Femmes de fermes remet quelques pendules à l'heure en rendant justice à la place des femmes dans l'agriculture, à leur combat pour obtenir un statut - la reconnaissance du droit à la retraite ou tout simplement au revenu. A travers la parole de ces femmes, la pièce aborde les difficultés quotidiennes, existentielles, de la vie des paysan-e-s : le partage de la ferme avec les parents et les beaux parents, le choc des enfants quand ils sont scolarisés au lycée où certains urbains tentent de les humilier, le suicide d'un mari, l'arrivée de néo-ruraux « qui font la fête tout le temps », la bureaucratisation et « les veaux à déclarer comme un nouveau né »...

« Dans paysan, il y a paysage... »

Il y a quelques scènes d'une grande force émotive. Quand une fille découvre dans une table de nuit la lettre de rupture que sa mère n'a jamais envoyée à son père, dans laquelle elle explique vouloir vivre une autre vie sinon mourir... Quand une paysanne s'exclame à la face d'une conseillère de la chambre d'agriculture venue parler investissements et productivité : « je préfère paysanne à agricultrice, parce que dans paysan, il y a paysage : j'ai l'impression d'être peintre... »

De g à d : Marie-Aline Roule, Muriel Racine et Pamela Ravassard. (Ph DB)
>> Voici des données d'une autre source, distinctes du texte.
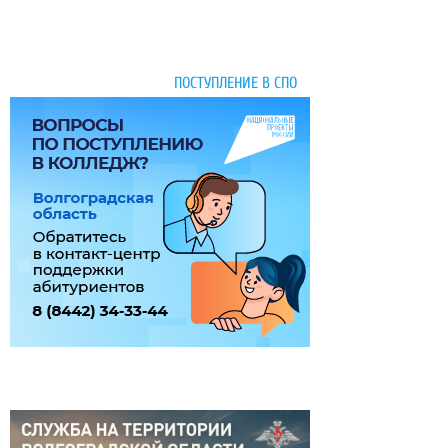
ПОСТУПЛЕНИЕ В СПО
On rit beaucoup. Du décalage historique qui a bouleversé les campagnes, évoqué avec le « tabou des corps » : « t'auras bien le temps de faire des baisers lascifs... non, t'iras pas danser, c'est dangereux d'aller au bal... ». On rit aussi en raison d'un judicieux choix de mise en scène qui propose trois temporalités. L'une représente des vieilles se souvenant ou commentant l'agitation, un peu comme les papys d'Astérix le menton sur leur canne : « y'en a qui veulent faire du bio ! », « - Parler politique ? - Ah, non ! », « Si tu te cherches un homme, regarde les petites annonces ! »

« La famille appartient à la ferme... »

Une autre temporalité est celle des témoignages sobres qui reviennent en boucle avec la description calibrée, aux infimes variations, des journées : « je me lève à 5 heures 30, j'ai 50 vaches, 65 veaux, 300 porcs... je ne me couche pas avant 22 heures... »
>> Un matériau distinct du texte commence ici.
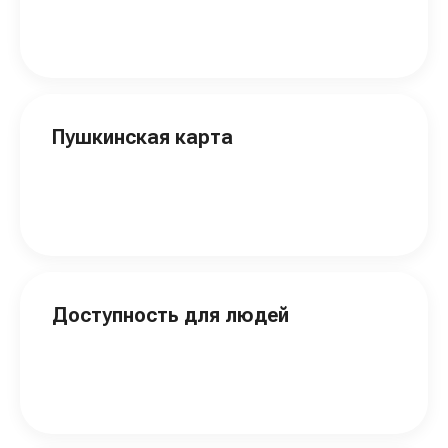
Пушкинская карта
Доступность для людей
Entre les deux, des scènes de vie, des discours sur l'expérience, montrent une part d'humanité propre à la paysannerie : « la ferme appartient à la famille... et la famille appartient à la ferme... », « j'aime les bêtes, je leur parle », « le chef, c'est moi, je travaille beaucoup, mais je ne suis pas fatiguée ». On entrevoit la voie étroite entre lucidité et menaces du monde technico-financier. Entre deux constats. L'un tendre et douloureux : « Elle aurait jamais fait ça, ma grand-mère, de s'occuper d'elle ». L'autre pensif sinon critique : « c'est plus des fermes, c'est des usines à la campagne... ».

Et puis, mais on ne vous en dévoilera rien pour préserver l'effet de surprise, la poésie et le surnaturel s'invitent sur la scène. Car au théâtre, comme dans la littérature, le conte ou le cinéma, l'illusion et l'artifice s'unissent avec l'humour pour faire passer les idées les plus saugrenues qui sont parfois les plus belles métaphores sur le sens de la vie.